You can write the same thing easily enough in JAX like this:

@jax.jit
def count_weighted_pairs_3d_cpu_jax(
        x1, y1, z1, w1, x2, y2, z2, w2, rbins_squared):
    dx = x1[:, None] - x2
    dy = y1[:, None] - y2
    dz = z1[:, None] - z2
    wprod = w1[:, None] * w2
    dsq = dx*dx + dy*dy + dz*dz
    return jnp.sum(jnp.where(dsq <= rbins_squared[:, None, None], wprod, 0),
                   axis=(1, 2))

but on CPU it scales poorly with the number of points. It looks like the compiler is materializing the input to the sum reduction, which quadratic in the number of points. I think that's something we can fix; we need to fuse the elementwise computation with the reduction, which seems not to be implemented on CPU.

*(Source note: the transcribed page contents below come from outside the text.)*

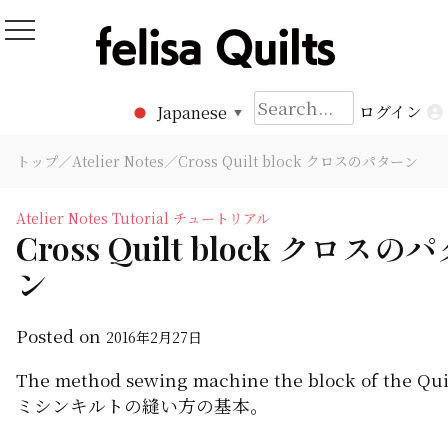
Skip
to
Felisa Quilts
パッチワークキルト Felisa Quilts
content
検
ログイン
Japanese
▼
索:
トップ
／
Atelier Notes
／Cross Quilt block クロスのパターン
Atelier Notes
Tutorial チュートリアル
Cross Quilt block クロスの
ン
Posted on
2016年2月27日
The method sewing machine the block of the Qui
ミシンキルトの縫い方の基本。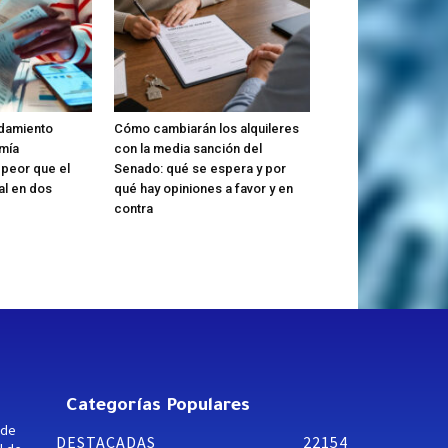
udamiento
Cómo cambiarán los alquileres
omía
con la media sanción del
peor que el
Senado: qué se espera y por
l en dos
qué hay opiniones a favor y en
contra
Categorías Populares
 de
DESTACADAS
22154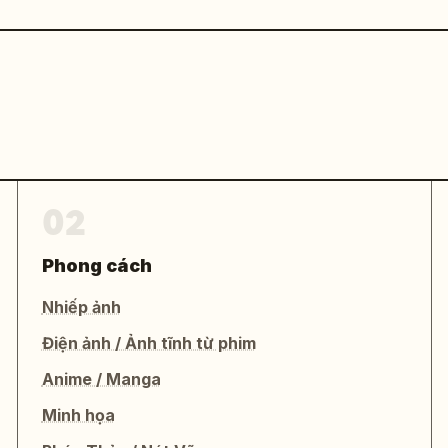
02
Phong cách
Nhiếp ảnh
Điện ảnh / Ảnh tĩnh từ phim
Anime / Manga
Minh họa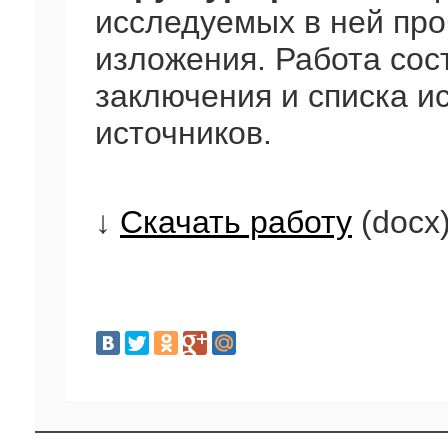
исследуемых в ней про
изложения. Работа сост
заключения и списка и
источников.
↓
Скачать работу
(docx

However on GPU it seems to perform reasonably. Did you try GPU?

hawkinsp avatar May 08 '20 00:05 hawkinsp

I have not benchmarked the gpu version against Jax. Note however that this the simplest of a class of kernels. Idk if the version you posted will generalize to those.

beckermr avatar May 08 '20 01:05 beckermr

Also interesting! It'd be nice to have a really crisp example if you have one.

(And as I mentioned before, making it easier to integrate with Numba is a fine strategy too.)